Em três dias de mobilização, as equipes coordenadas pela Secretaria Municipal de Saúde fizeram ações de tratamento químico em 1.156 casas e identificaram 589 focos de larvas do mosquito Aedes aegypti, sendo que 90% destes focos estavam em caixas d’água, lixos, pneus
O mutirão coordenado pela Secretaria Municipal de Saúde para combater a epidemia de febre Chikungunya na Reserva Indígena de Dourados vistoriou 2.255 moradias em apenas 3 dias de mobilização. Os trabalhos começaram na segunda-feira (9) e nesta quarta-feira (11) as equipes das secretarias municipais de Saúde e de Serviços Urbanos da Prefeitura de Dourados, com apoio do Governo do Estado, da Prefeitura de Itaporã, da Secretaria Especial de Saúde Indígena (Sesai), do Distrito Sanitário Especial Indígena (Dsei), contabilizaram 589 focos de larvas do mosquito Aedes Aegypti, causador da doença.

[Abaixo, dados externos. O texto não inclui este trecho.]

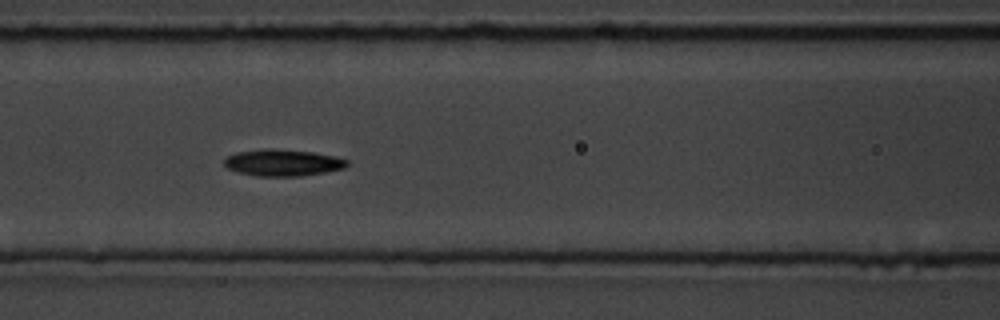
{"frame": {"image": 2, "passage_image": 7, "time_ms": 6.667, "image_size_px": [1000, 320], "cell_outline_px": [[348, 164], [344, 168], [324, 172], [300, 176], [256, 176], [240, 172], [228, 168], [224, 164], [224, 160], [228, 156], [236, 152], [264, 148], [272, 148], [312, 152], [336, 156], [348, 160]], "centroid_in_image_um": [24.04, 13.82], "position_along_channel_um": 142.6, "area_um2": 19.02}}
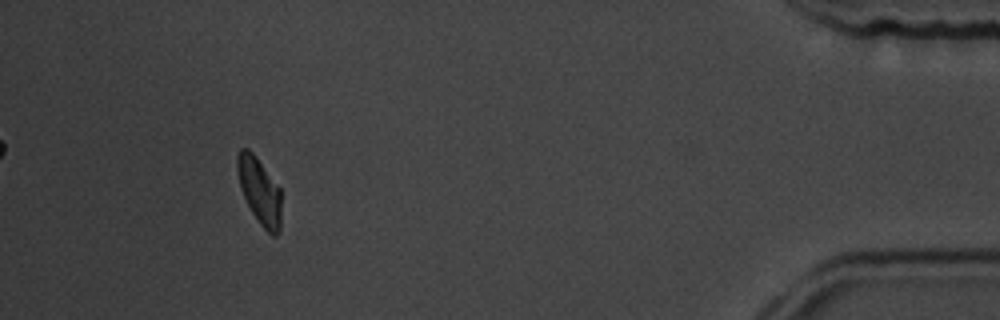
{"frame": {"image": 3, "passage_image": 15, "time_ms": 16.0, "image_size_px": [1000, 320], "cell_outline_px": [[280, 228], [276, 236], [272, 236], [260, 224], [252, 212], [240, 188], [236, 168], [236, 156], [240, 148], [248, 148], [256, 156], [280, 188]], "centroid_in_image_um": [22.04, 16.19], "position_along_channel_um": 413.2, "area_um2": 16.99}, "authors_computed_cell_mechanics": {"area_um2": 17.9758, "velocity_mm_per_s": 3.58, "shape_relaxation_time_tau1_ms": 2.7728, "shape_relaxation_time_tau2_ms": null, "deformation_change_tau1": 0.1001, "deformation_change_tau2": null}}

Em três dias, os 77 agentes de endemias e 20 agentes de saúde indígena que participam da operação, fizeram tratamento químico em 1.156 moradias, além de terem realizados borrifações com máquina costal em 43 casas nas aldeias Bororó e Jaguapiru. Também foram realizadas operações de aplicação de inseticida com dois Lecos, que são nebulizadores de aerosol a frio. “Não estamos medindo esforços para conter o avanço da febre Chikungunya na Reserva Indígena de Dourados, mas é preciso salientar que a população precisa fazer a parte dela, acabando com pontos de água parada”, enfatiza o secretário municipal de Saúde, Márcio Figueiredo.

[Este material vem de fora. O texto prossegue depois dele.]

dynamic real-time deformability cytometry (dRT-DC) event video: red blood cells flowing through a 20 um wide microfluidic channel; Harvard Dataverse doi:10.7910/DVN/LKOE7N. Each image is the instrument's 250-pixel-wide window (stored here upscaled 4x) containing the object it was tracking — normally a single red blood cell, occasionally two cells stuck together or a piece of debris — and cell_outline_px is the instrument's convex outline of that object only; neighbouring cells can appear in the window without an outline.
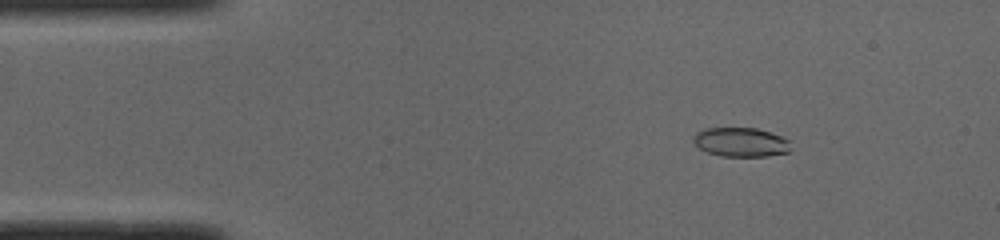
{"species": "common noctule bat (a hibernating species)", "species_latin": "Nyctalus noctula", "temperature_condition": "cold", "stored_images_in_passage": 49, "camera_frame_rate_fps": 3000, "um_per_image_px": 0.085, "animal": {"sex": "male", "body_mass_g": 19.0, "forearm_length_mm": 50.8}, "frame": {"image": 1, "passage_image": 7, "time_ms": 2.0, "image_size_px": [1000, 240], "cell_outline_px": [[792, 148], [788, 152], [768, 156], [720, 156], [708, 152], [700, 148], [692, 140], [696, 132], [704, 128], [756, 128], [780, 136], [788, 140]], "centroid_in_image_um": [62.97, 12.08], "position_along_channel_um": 22.0, "area_um2": 16.47}}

A preocupação do secretário tem sentido. Somente nesta quarta-feira, os agentes de saúde estiveram em 842 moradias e precisaram realizar 508 tratamentos para exterminar 207 focos do mosquitos Aedes Aegypti. O detalhe é que 90% destes focos foram localizados em caixas d’água, garrafas pet, lixos, pneus velhos, vasilhas de água para animais, que ficam espalhados pelos quintais. “O governo federal falha na atenção primária e na prevenção nas aldeias, isso é fato, mas a população precisa cooperar, entender que água parada favorece epidemias como a que estamos vivendo hoje na Reserva Indígena de Dourados”, salienta o secretário de Saúde.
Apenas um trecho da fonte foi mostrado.